Marine Sgt. Brian Morris shovels dirt into protective barriers while building a combat outpost.
Marine Sgt. Brian Morris shovels dirt into protective barriers while building a combat outpost.
United States Central Command

As the war in Iraq begins to wind down, U.S. troops begin preparing to deploy to Afghanistan, to finish the job started after the September 11, 2001 attacks. Of course, one of the main objectives in the Afghanistan surge will be to regain control and security in the country, much as occurred during the surge in Iraq.

The Iowa National Guard is expected to contribute troops to the surge, and the Pentagon recently announced that the soldiers would be deployed in the fall. However, reports that Brig.
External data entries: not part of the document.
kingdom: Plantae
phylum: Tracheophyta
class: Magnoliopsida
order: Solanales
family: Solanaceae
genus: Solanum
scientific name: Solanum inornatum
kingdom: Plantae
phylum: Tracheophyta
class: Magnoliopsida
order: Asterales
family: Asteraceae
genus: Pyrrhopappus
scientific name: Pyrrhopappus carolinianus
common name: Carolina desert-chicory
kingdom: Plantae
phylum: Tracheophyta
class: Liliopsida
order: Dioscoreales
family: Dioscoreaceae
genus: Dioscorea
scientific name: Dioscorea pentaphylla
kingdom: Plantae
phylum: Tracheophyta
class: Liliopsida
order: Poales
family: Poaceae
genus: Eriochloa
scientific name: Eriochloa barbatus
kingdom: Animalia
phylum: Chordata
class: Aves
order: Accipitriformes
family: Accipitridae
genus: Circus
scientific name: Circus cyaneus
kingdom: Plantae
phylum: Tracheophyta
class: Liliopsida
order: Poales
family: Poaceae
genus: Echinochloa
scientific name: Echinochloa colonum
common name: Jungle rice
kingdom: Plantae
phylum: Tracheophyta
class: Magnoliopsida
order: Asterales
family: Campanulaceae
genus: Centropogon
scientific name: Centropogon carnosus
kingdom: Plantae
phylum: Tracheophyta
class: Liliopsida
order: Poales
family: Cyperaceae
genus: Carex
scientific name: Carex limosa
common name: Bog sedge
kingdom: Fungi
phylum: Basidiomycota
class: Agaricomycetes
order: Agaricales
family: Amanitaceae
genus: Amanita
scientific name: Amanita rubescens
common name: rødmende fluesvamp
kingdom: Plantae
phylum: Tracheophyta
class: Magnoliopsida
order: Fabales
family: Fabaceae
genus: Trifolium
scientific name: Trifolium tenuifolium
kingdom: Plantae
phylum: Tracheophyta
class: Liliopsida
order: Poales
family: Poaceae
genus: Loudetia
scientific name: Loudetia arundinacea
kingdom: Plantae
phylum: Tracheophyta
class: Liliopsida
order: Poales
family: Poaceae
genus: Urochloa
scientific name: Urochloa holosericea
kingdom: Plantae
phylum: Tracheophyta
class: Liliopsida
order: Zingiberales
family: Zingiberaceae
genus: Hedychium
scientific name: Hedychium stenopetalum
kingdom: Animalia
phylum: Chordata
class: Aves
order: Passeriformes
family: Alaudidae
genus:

General Gregory Schwab, the deputy adjuant general of the Iowa Army National Guard recently updated a House-Senate budget subcommittee that a 3,500-member brigade, the 2nd Brigade Combat Team, could be deployed by late summer, ahead of schedule.

President Obama is expected to announce more details of the surge during Wednesday's State of the Union address, which will be carried live on all major networks.

There have been many criticisms leveled against President Obama for continuing former President George W. Bush's policies regarding both Iraq and Afghanistan, and there have been allusions made that the war in Afghanistan will be lost without these additional troops, due to resurgence in Taliban military activity. NATO officials have even made pleas to Russian military officials for logistical support, as the war, which is now entering its ninth year, begins to strain Allied forces and supply lines. According to Italian Admiral Giampaolo Di Paola, chairman of NATO's military committe, says that it is now "time to completely reset the button, not in just a verbal sense, but a practical sense," in regard to the Russians. Di Paola also said that NATO is expecting to have a working plan of cooperation with the Russians available when the alliance meets again in May.

Many say, however, that even additional troops in Afghanistan will not solve the real problem - that is, the ability of al-Qaeda to operate both in Afghanistan and across the border in Pakistan, recruiting, training, and planning across-the-border operations. Some are advocating Allied military operations within Pakistan itself - there have already been several Predator drone missions against al-Qaeda operatives in Pakistan, but some believe that the only way to "finish the job," and to find al-Qaeda leader and alleged 9-11 mastermind Osama bin Laden, is to get Allied troops across the border into Pakistan, to search the mountainous border regions on the Pakistani side, where bin Laden is believed to have fled after Allied airstrikes in the Bora Bora region in 2001.